The output of the time command offers 3 times:




real - This is the "wall time", that is, how long it took the program to run as experienced by the human at the console (that's you!).



user - This is the total time spent by all cores in "user" mode, running your application code.



sys - This is the total time spent by all cores in "system" mode, running kernel calls from your application code.



So the time as experienced by the computer (equivalent to the "system load") is user+sys, while the time experienced by the user is real.




Adjust the value of max_int in the main function of primes.cpp until it runs in between 20 and 30 seconds on your machine. Record this number in results.txt.




Step 2




Edit max_int in threads.cpp to match the value you selected in Step 1. Verify (almost) identical execution time using make timet (the trailing t is for threads.cpp). The list of primes found by this program will be in the file primes_threads.txt, and you can verify them using

diff primes.txt primes_threads.txt.




Step 3




Modify threads.cpp to search for the prime numbers using two or more threads. git add -u ; git commit often!




All of your changes will be to class Prime_numbers.
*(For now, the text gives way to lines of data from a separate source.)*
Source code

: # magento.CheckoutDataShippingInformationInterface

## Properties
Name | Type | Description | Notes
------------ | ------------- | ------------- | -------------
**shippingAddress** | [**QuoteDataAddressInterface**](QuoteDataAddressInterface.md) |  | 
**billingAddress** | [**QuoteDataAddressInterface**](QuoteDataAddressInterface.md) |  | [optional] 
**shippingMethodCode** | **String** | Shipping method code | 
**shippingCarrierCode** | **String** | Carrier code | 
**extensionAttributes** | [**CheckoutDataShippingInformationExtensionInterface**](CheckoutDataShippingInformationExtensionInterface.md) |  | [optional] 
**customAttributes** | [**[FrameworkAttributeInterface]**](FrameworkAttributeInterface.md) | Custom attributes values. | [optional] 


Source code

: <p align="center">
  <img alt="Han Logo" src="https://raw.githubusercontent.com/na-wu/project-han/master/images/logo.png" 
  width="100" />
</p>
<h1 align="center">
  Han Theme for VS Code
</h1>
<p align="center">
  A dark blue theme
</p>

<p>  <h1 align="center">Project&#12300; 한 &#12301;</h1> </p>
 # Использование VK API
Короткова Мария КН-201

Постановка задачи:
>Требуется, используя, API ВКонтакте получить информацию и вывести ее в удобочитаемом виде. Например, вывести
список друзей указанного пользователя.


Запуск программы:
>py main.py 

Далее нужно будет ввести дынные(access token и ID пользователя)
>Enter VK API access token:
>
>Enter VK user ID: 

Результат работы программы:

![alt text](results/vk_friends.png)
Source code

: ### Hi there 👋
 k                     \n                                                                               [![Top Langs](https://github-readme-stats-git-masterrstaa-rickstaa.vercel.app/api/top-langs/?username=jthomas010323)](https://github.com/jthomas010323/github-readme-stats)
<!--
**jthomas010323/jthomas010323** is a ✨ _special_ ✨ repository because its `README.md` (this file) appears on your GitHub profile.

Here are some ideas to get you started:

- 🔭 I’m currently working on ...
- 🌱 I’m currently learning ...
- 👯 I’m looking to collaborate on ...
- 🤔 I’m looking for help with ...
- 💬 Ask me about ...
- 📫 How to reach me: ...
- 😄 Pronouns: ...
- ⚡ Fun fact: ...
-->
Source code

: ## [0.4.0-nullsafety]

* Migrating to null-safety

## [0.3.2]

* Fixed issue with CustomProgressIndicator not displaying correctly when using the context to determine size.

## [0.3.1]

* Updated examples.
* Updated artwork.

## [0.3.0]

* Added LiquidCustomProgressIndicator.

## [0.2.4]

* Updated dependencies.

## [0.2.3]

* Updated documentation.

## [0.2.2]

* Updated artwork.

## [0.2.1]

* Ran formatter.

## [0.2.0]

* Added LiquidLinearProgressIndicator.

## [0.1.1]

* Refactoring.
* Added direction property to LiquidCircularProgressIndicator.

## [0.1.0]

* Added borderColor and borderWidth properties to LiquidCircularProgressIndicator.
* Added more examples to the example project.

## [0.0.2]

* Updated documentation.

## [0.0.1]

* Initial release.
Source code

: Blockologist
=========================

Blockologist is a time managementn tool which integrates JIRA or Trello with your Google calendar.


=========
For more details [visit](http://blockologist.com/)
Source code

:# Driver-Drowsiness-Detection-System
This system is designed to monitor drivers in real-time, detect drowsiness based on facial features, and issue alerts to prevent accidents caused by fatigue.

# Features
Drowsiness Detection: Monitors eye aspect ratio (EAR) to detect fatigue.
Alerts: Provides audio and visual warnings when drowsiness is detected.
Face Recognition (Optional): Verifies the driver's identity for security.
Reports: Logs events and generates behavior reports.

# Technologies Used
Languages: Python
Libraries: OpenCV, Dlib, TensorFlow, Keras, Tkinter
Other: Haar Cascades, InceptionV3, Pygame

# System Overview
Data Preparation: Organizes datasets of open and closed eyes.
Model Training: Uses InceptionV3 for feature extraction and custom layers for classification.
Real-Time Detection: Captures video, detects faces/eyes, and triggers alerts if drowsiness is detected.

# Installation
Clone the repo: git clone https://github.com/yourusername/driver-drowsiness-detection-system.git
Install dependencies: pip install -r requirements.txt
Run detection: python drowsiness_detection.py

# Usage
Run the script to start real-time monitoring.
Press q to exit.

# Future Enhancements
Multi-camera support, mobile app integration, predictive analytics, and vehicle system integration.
You will need to refactor method find_primes, which currently searchs linearly for primes between lower and upper, into two methods: find_primes_thread, which performs the same search but safely updating the primes vector (HINT: You'll need a new class attribute for this!), and find_primes, which in the new version just creates and manages threads running find_primes_thread.



The number of integers to be searched per thread is simply the difference between upper and lower, divided by the number of threads specified as the constructor parameter. Each thread should search a DIFFERENT range of integers, obviously.



The default number of threads is set to 4, but this can be changed in your code and via the first parameter on the command line in threads.cpp.



You can compile and run the program using make timet. The list of primes will be in the file primes_threads.txt.




You can determine if the order of primes found in primes_threads.txt is different from the order of primes found by the non-threaded version in primes.txt using diff primes.txt primes_threads.txt. You can verify that both threaded and untreaded programs found the same prime numbers, even if in a different order, using sort -n primes_threads.txt | diff primes.txt - (note the trailing dash).




Step 4




Time your threaded version of threads.cpp running each different number of threads as listed in results.txt, recording your time results in results.txt. Answer the questions in results.txt as well.




Deliverables




Ensure that you have committed and pushed (at least) primes.cpp, threads.cpp, and results.txt to GitHub before you leave class today.